Porous PVA skin-covered thin Zirfon-type separator as a new approach boosting high-rate alkaline water electrolysis beyond 1000 hours’ lifespan

Abstract

Regulating the pore structure of a zirfon-based diaphragm is critical to promoting a high-rate alkaline electrolyzer, but it is still a big challenge to respond “trade-off” between the thickness of the diaphragm and the current density/gas barrier behavior. In this work, a porous hydrophilic skin layer with ∼μm thick of polyvinyl alcohol (PVA) has been successfully constructed and casted onto the thin zirfon-type separator composite (V-Zirfon-350 ​μm).

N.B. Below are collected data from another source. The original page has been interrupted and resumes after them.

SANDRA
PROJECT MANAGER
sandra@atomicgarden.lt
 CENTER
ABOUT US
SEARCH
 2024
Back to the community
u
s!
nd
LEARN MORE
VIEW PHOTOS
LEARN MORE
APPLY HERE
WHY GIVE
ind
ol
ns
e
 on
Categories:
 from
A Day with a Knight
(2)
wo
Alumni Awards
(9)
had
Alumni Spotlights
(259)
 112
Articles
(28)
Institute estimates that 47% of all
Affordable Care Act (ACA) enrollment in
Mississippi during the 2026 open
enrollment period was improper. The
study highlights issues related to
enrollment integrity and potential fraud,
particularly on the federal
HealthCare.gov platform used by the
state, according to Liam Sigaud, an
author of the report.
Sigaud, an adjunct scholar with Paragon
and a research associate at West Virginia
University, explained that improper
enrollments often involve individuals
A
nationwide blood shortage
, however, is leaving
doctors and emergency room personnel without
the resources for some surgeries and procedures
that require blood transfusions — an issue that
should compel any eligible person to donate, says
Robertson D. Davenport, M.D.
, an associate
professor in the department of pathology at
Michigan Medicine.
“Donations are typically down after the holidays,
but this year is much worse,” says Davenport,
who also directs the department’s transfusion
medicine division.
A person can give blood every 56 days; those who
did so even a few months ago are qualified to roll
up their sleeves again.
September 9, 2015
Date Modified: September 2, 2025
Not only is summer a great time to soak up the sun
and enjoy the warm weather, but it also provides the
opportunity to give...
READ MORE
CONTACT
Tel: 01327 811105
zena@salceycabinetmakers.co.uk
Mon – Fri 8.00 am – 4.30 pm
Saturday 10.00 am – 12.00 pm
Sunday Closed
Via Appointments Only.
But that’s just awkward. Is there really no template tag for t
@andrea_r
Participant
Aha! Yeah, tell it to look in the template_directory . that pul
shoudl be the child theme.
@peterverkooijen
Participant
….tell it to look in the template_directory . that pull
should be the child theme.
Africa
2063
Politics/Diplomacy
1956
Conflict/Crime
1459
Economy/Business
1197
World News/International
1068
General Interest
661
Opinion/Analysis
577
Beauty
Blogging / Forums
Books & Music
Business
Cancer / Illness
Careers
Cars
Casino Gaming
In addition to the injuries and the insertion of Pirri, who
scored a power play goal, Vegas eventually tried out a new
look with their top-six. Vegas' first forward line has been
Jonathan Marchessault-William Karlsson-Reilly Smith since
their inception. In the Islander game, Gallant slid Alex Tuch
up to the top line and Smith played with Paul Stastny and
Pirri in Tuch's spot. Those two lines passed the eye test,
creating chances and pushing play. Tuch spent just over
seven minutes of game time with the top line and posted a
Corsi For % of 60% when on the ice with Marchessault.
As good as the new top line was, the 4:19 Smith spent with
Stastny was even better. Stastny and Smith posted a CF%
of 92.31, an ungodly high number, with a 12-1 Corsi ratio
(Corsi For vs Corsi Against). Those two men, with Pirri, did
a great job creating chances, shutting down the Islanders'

The V-Zirfon-350 ​μm separator generates a high KOH uptake (> 90%), low area resistance (0.2026 ​Ω ​cm²) but a low electrolyte permeation flux density (5.2 × 10⁻⁴ mL ​cm⁻² ​s⁻¹ ​at 0.5 ​bar), which largely surpasses the state-of-the-art commercial Zirfon UTP-500 ​μm diaphragm. When coupled with Raney Ni cathode and NiCoMo-LDH anode catalysts, the V-Zirfon-350 ​μm separator offers a high current density over 1300 ​mA ​cm⁻² @2.0 ​V (80 ​°C in 30% KOH) and a superior stability of 300 ​h under 800 ​mA ​cm⁻² for alkaline water electrolysis (AWE). Specifically, the voltage is merely ∼3.5 ​V for two electrolytic cells connected in series, which can be even conducted for more than 1300 ​h at different operational conditions. This work provides a novel methodology for the practical application of a thin Zirfon-based diaphragm.